Hello again Ollie; from what you have written, it appears that you are making the very best plan of loving care for your mother as she approaches the end of her life.    Your explanation regarding the circumstances and expected outcome by April lends light to the situation.

In all probability, Palliative professionals will advise that Hospice is the best approach under the circumstances. This will also be a bit broader in its ability to assist and any necessary equipment such as hospital bed, patient lifts, special guerney chair, etc. will be provided at no cost to the family.  A bath aide will be sent two to three days a week to appropriately provide hygiene care; you will have your assigned RN, Social Worker, Case Manager, Chaplain if you so wish, and 24 hour availability of a Hospice RN should there be a contact need.  In Hospice, you will be given a special supply of different meds for different issues that may arise. Also in Hospice, there is no need to call 911 as you mention.   It is all about keeping the patient as comfortable as possible under the circumstances and also very much about supporting the family.

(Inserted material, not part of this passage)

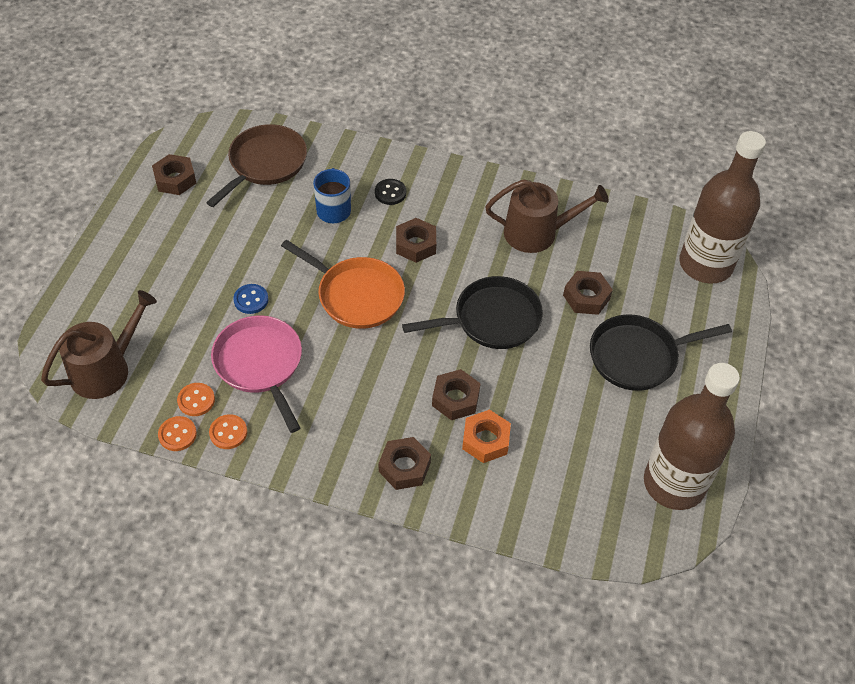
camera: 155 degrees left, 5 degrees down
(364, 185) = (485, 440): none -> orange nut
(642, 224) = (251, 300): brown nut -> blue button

If you have time and are up to it, let us know how you are and how you are doing; we will certainly be thinking of you.

With warm thoughts being sent your way from one daughter to another,

J.

*Ollie*

Thank you so much for your post, Jo.

I felt like I was doing all the "right-ish" things until  I talked to my brother who I wrote about in a different post.  Now I'm second guessing everything.

I can not wait for palliative care to come in and have eyes on my mom.  It will be so helpful.  Didn't know they will help out with showering, which has become quite the ordeal.   I get my bathing suit on and jump right in with her!  

This forum is a life-line for me as I know no one else going through this and the ever changing landscape of this disease makes it hard to know what to do.

I appreciate everyone here; those who share their stories,  those who read, those who comment.